Of my boyish passion for Barbara never had I spoken to a living soul, nor do I think, excepting Barbara herself, had any ever guessed it. To my mother, though she was very fond of her, Barbara was only a girl, with charms but also with faults, concerning which my mother would speak freely; hurting me, as one unwittingly might hurt a neophyte by philosophical discussion of his newly embraced religion. Often, choosing by preference late evening or the night, I would wander round and round the huge red-brick house standing in its ancient garden on the top of Stamford Hill; descending again into the noisome streets as one returning to the world from praying at a shrine, purified, filled with peace, all noble endeavour, all unselfish aims seeming within my grasp.

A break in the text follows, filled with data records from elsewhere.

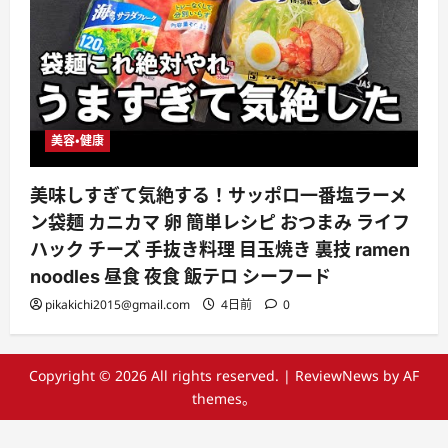
美容・健康
美味しすぎて気絶する！サッポロ一番塩ラーメ
ン袋麺 カニカマ 卵 簡単レシピ おつまみ ライフ
ハック チーズ 手抜き料理 目玉焼き 裏技 ramen
noodles 昼食 夜食 飯テロ シーフード
pikakichi2015@gmail.com
4日前
0
Copyright © 2026 All rights reserved.
|
ReviewNews
by AF
themes。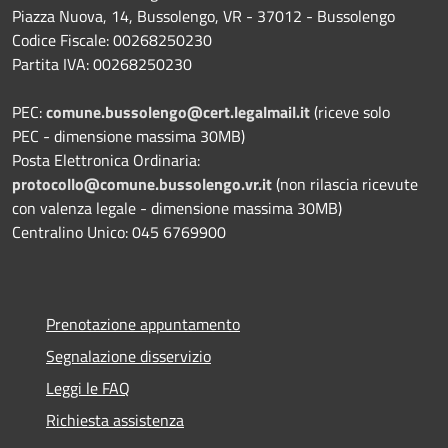
Piazza Nuova, 14, Bussolengo, VR - 37012 - Bussolengo
Codice Fiscale: 00268250230
Partita IVA: 00268250230
PEC:
comune.bussolengo@cert.legalmail.it
(riceve solo
PEC - dimensione massima 30MB)
Posta Elettronica Ordinaria:
protocollo@comune.bussolengo.vr.it
(non rilascia ricevute
con valenza legale - dimensione massima 30MB)
Centralino Unico: 045 6769900
Prenotazione appuntamento
Segnalazione disservizio
Leggi le FAQ
Richiesta assistenza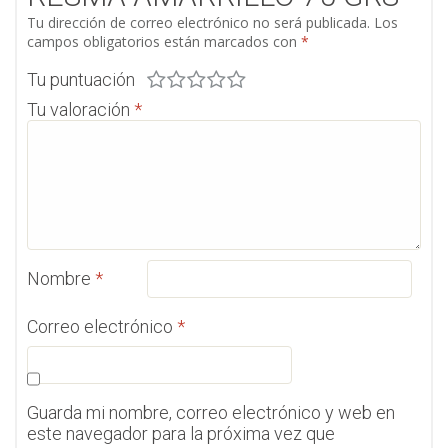
Tu dirección de correo electrónico no será publicada.
Los
campos obligatorios están marcados con
*
Tu puntuación
Tu valoración
*
Nombre
*
Correo electrónico
*
Guarda mi nombre, correo electrónico y web en
este navegador para la próxima vez que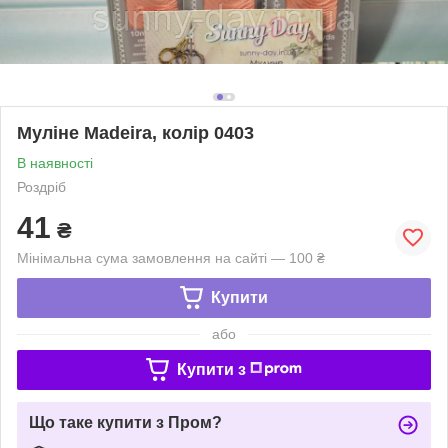
Муліне Madeira, колір 0403
В наявності
Роздріб
41
₴
Мінімальна сума замовлення на сайті — 100 ₴
Купити
або
Купити з
Що таке купити з Пром?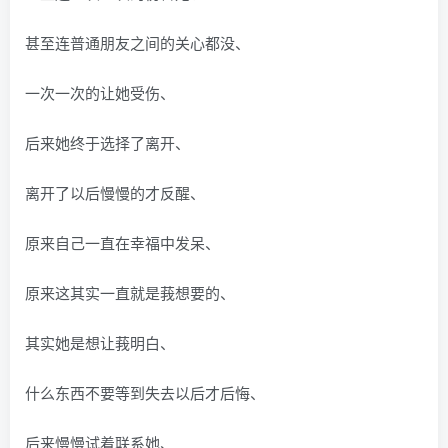
甚至连普通朋友之间的关心都没、
一次一次的让她受伤、
后来她终于选择了离开、
离开了以后慢慢的才反醒、
原来自己一直在幸福中发呆、
原来这其实一直就是莪想要的、
其实她是想让莪明白、
什么东西不要等到失去以后才后悔、
后来慢慢试着联系她、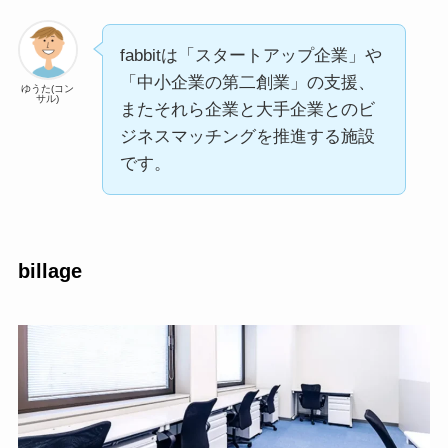
fabbitは「スタートアップ企業」や
「中小企業の第二創業」の支援、
ゆうた(コン
サル)
またそれら企業と大手企業とのビ
ジネスマッチングを推進する施設
です。
billage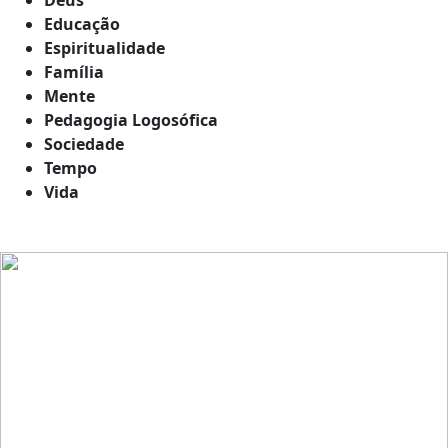
Educação
Espiritualidade
Família
Mente
Pedagogia Logosófica
Sociedade
Tempo
Vida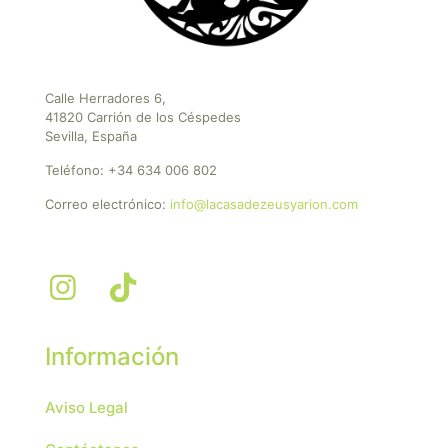
Calle Herradores 6,
41820 Carrión de los Céspedes
Sevilla, España
Teléfono:
+34 634 006 802
Correo electrónico:
info@lacasadezeusyarion.com
Información
Aviso Legal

During Barbara's four years' absence my adoration had grown and strengthened. Out of my memory of her my desire had evolved its ideal; a being of my imagination, but by reason of that, to me the more real, the more present. I looked forward to seeing her again, but with no impatience, revelling rather in the anticipation than eager for the realisation. As a creature of flesh and blood, the child I had played with, talked with, touched, she had faded further and further into the distance; as the vision of my dreams she stood out clearer day by day. I knew that when next I saw her there would be a gulf between us I had no wish to bridge. To worship her from afar was a sweeter thought to me than would have been the hope of a passionate embrace. To live with her, sit opposite to her while she ate and drank, see her, perhaps, with her hair in curl-papers, know possibly that she had a corn upon her foot, hear her speak maybe of a decayed tooth, or of a chilblain, would have been torture to me. Into such abyss of the commonplace there was no fear of my dragging her, and for this I was glad. In the future she would be yet more removed from me. She was older than I was; she must be now a woman. Instinctively I felt that in spite of years I was not yet a man. She would marry. The thought gave me no pain, my feeling for her was utterly devoid of appetite. No one but myself could close the temple I had built about her, none deny to me the right of entry there. No jealous priest could hide her from my eyes, her altar I had reared too high. Since I have come to know myself better, I perceive that she stood to me not as a living woman, but as a symbol; not a fellow human being to be walked with through life, helping and to be helped, but that impalpable religion of sex to which we raise up idols of poor human clay, alas, not always to our satisfaction, so that foolishly we fall into anger against them, forgetting they were but the work of our own hands; not the body, but the spirit of love.